Author: Sahra Homaee
"""

from pathlib import Path

import matplotlib.pyplot as plt
import numpy as np
import pandas as pd
from scipy.stats import linregress


# Gas constant, J mol-1 K-1
R = 8.314

# Output folder
OUTPUT_DIR = Path("kinetic_analysis_outputs")
OUTPUT_DIR.mkdir(exist_ok=True)


# ---------------------------------------------------------------------
# Input data
# ---------------------------------------------------------------------

data = {
    "time_min": [5, 10, 15, 20, 30, 45, 60, 75, 90, 120, 150, 180],
    "X_25C": [0.043341, 0.051269, 0.058912, 0.061579, 0.063951, 0.075748, 0.086619, 0.095742, 0.102369, 0.108997, 0.124176, 0.133521],
    "X_45C": [0.056129, 0.072583, 0.089848, 0.101103, 0.120857, 0.153228, 0.185618, 0.209421, 0.238705, 0.275583, 0.310424, 0.332808],
    "X_60C": [0.058942, 0.083102, 0.101484, 0.128261, 0.169194, 0.216349, 0.250666, 0.289397, 0.320954, 0.384117, 0.428329, 0.454231],
    "X_75C": [0.057090, 0.095925, 0.128422, 0.154090, 0.205940, 0.261846, 0.309737, 0.364050, 0.408463, 0.485447, 0.536270, 0.573774],
    "X_90C": [0.032017, 0.045657, 0.080522, 0.101834, 0.155221, 0.226481, 0.301375, 0.346319, 0.389315, 0.491529, 0.560442, 0.618824],
}

temperatures_C = np.array([25, 45, 60, 75, 90], dtype=float)

segments = {
    "Stage I: 25-45 C": [25, 45],
    "Stage II: 45-75 C": [45, 60, 75],
    "Stage III: 75-90 C": [75, 90],
}

models = {
    "SCM surface reaction": "ks_SCM_surface",
    "SCM diffusion": "kd_SCM_diffusion",
    "Avrami corrected kA^(1/n)": "kA_corrected",
}


# ---------------------------------------------------------------------
# Helper functions
# ---------------------------------------------------------------------

def linear_fit(x_values, y_values):
    """Perform linear regression and return fit statistics."""
    fit = linregress(x_values, y_values)
    y_fit = fit.slope * x_values + fit.intercept
    residuals = y_values - y_fit
    rss = np.sum(residuals**2)
    rmse = np.sqrt(rss / (len(y_values) - 2))

    return {
        "slope": fit.slope,
        "intercept": fit.intercept,
        "R2": fit.rvalue**2,
        "RSS": rss,
        "RMSE": rmse,
        "y_fit": y_fit,
        "residuals": residuals,
    }


def arrhenius_fit(temperature_C, k_values):
    """Calculate Arrhenius parameters from kinetic constants."""
    temperature_C = np.array(temperature_C, dtype=float)
    temperature_K = temperature_C + 273.15
    inverse_temperature = 1 / temperature_K
    ln_k = np.log(k_values)

    fit = linregress(inverse_temperature, ln_k)
    activation_energy = -fit.slope * R / 1000

    return {
        "temperature_C": temperature_C,
        "temperature_K": temperature_K,
        "inverse_temperature": inverse_temperature,
        "ln_k": ln_k,
        "slope": fit.slope,
        "intercept": fit.intercept,
        "R2": fit.rvalue**2,
        "Ea_kJ_mol": activation_energy,
    }


# ---------------------------------------------------------------------
# Kinetic constant calculation
# ---------------------------------------------------------------------

def calculate_kinetic_constants(data_frame, temperatures):
    """Calculate kinetic constants for each temperature."""
    rows = []

    for temperature in temperatures:
        time = data_frame["time_min"].to_numpy(dtype=float)
        conversion = data_frame[f"X_{int(temperature)}C"].to_numpy(dtype=float)

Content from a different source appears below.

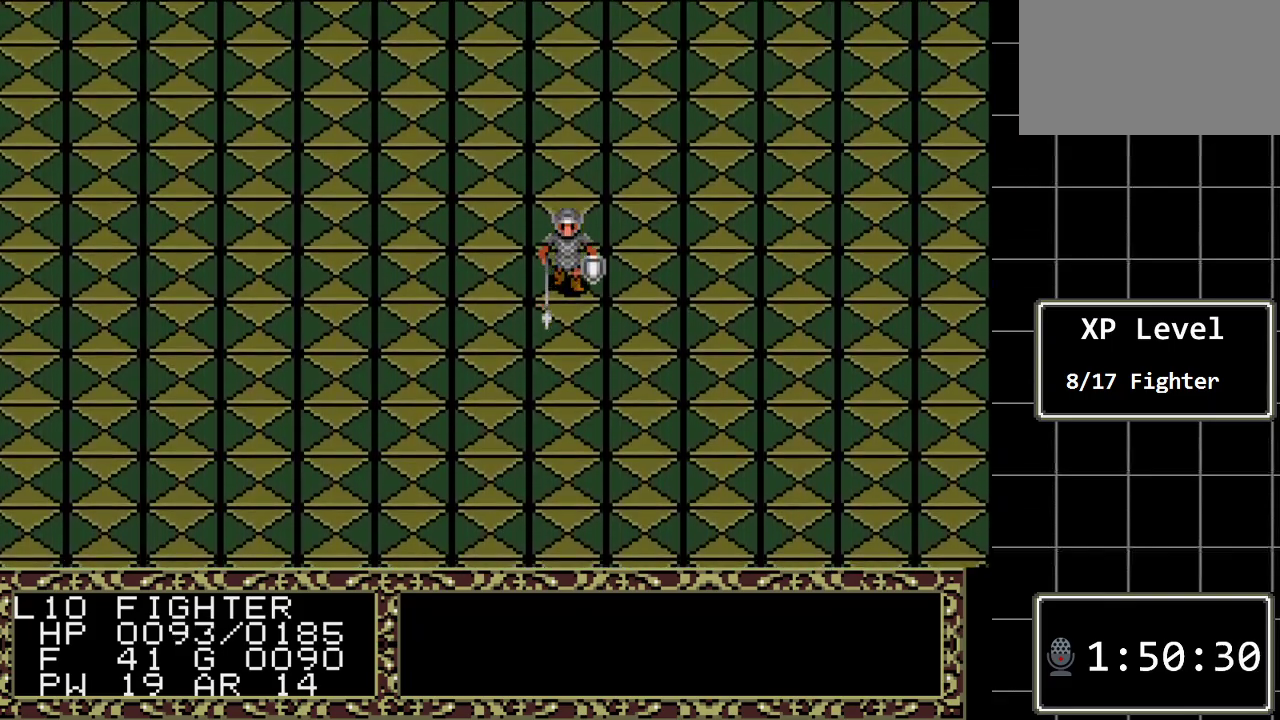
{"buttons": ["DPAD_DOWN"], "events": []}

        valid = (time > 0) & (conversion > 0) & (conversion < 1)
        time = time[valid]
        conversion = conversion[valid]

        # SCM surface reaction:
        # 1 - (1 - X)^(1/3) = ks t
        y_surface = 1 - (1 - conversion) ** (1 / 3)
        surface_fit = linear_fit(time, y_surface)

        # SCM diffusion:
        # 1 - 3(1 - X)^(2/3) + 2(1 - X) = kd t
        y_diffusion = 1 - 3 * (1 - conversion) ** (2 / 3) + 2 * (1 - conversion)
        diffusion_fit = linear_fit(time, y_diffusion)

        # Avrami:
        # ln[-ln(1 - X)] = ln(kA) + n ln(t)
        ln_time = np.log(time)
        y_avrami = np.log(-np.log(1 - conversion))
        avrami_fit = linear_fit(ln_time, y_avrami)

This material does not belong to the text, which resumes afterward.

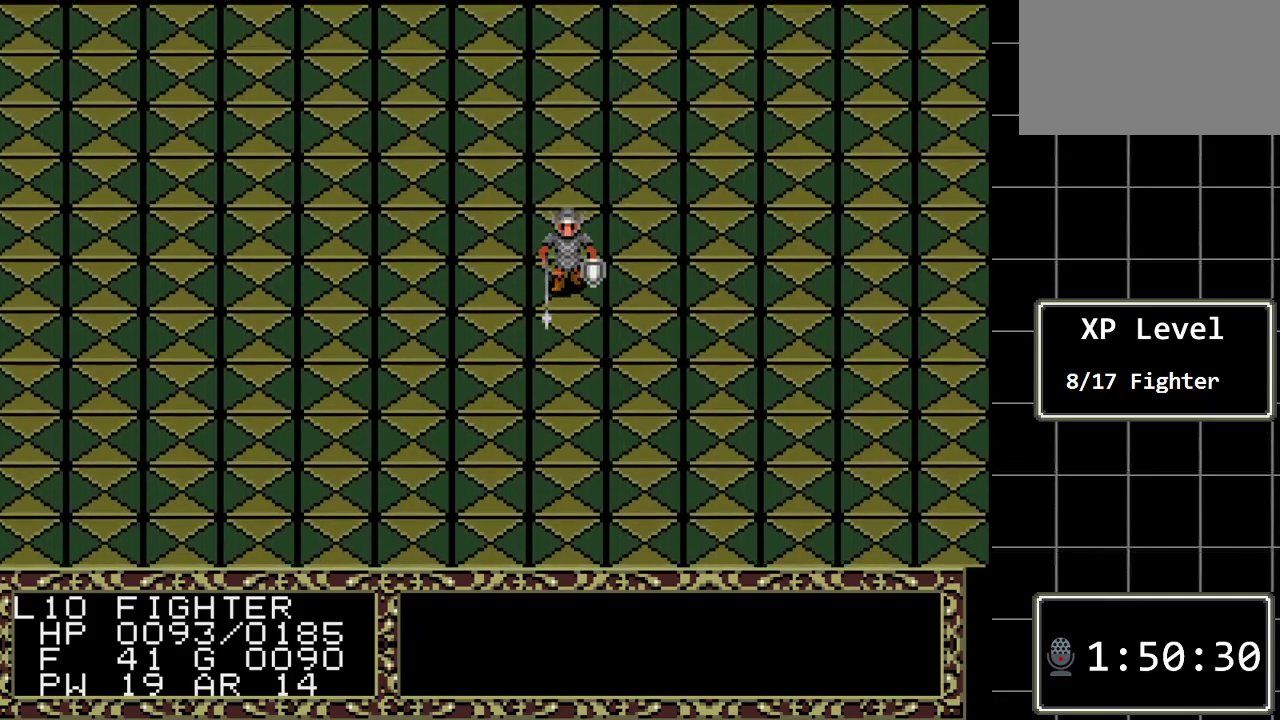
{"buttons": ["DPAD_LEFT"], "events": [[133, "DPAD_DOWN", "up"], [233, "DPAD_LEFT", "down"]]}
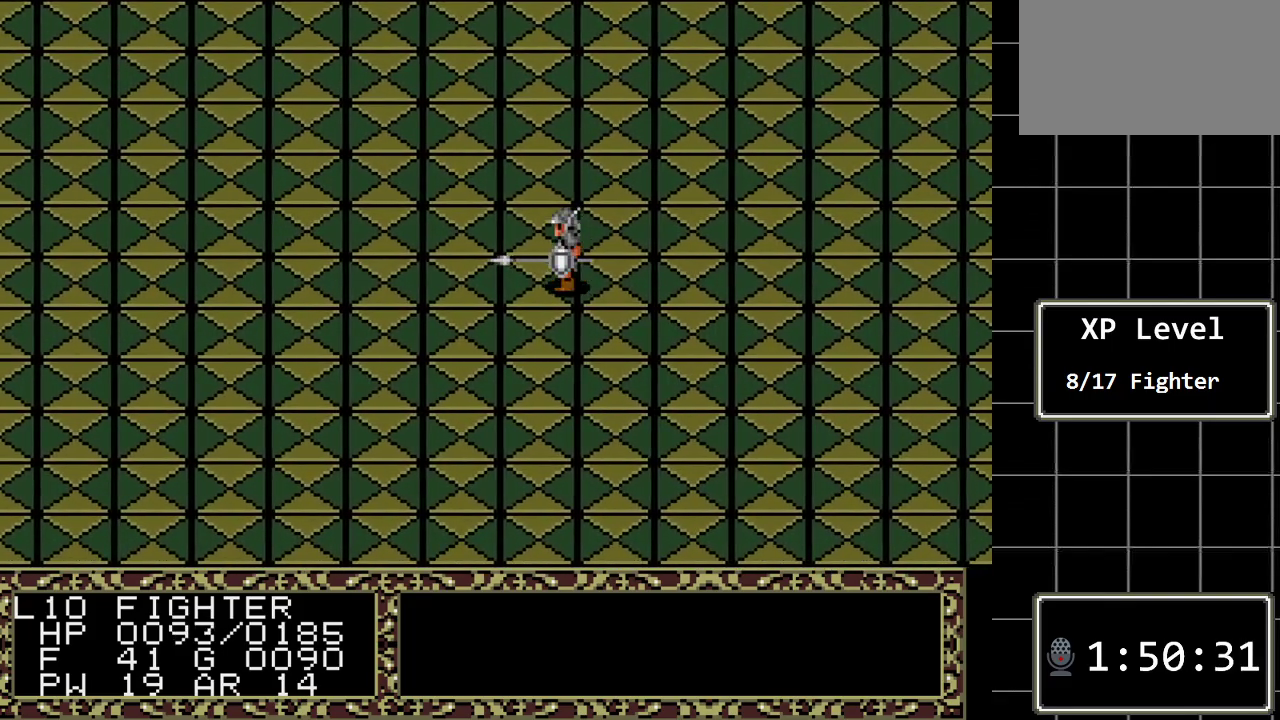
{"buttons": ["DPAD_LEFT"], "events": []}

        n_avrami = avrami_fit["slope"]
        kA = np.exp(avrami_fit["intercept"])
        kA_corrected = kA ** (1 / n_avrami)

        rows.append(
            {
                "Temperature_C": temperature,
                "Temperature_K": temperature + 273.15,
                "ks_SCM_surface": surface_fit["slope"],
                "kd_SCM_diffusion": diffusion_fit["slope"],
                "kA_Avrami": kA,
                "n_Avrami": n_avrami,
                "kA_corrected": kA_corrected,
                "R2_SCM_surface": surface_fit["R2"],
                "R2_SCM_diffusion": diffusion_fit["R2"],
                "R2_Avrami": avrami_fit["R2"],
                "RSS_SCM_surface": surface_fit["RSS"],
                "RSS_SCM_diffusion": diffusion_fit["RSS"],
                "RSS_Avrami": avrami_fit["RSS"],
                "RMSE_SCM_surface": surface_fit["RMSE"],
                "RMSE_SCM_diffusion": diffusion_fit["RMSE"],
                "RMSE_Avrami": avrami_fit["RMSE"],
            }
        )

    return pd.DataFrame(rows)


def calculate_segmented_arrhenius(results, model_dict, segment_dict):
    """Calculate activation energies for defined temperature segments."""
    segmented_rows = []

    for model_name, k_column in model_dict.items():
        for segment_name, temperatures in segment_dict.items():
            temperatures = np.array(temperatures, dtype=float)

            k_values = np.array(
                [
                    results.loc[results["Temperature_C"] == temp, k_column].values[0]
                    for temp in temperatures
                ]
            )

            fit = arrhenius_fit(temperatures, k_values)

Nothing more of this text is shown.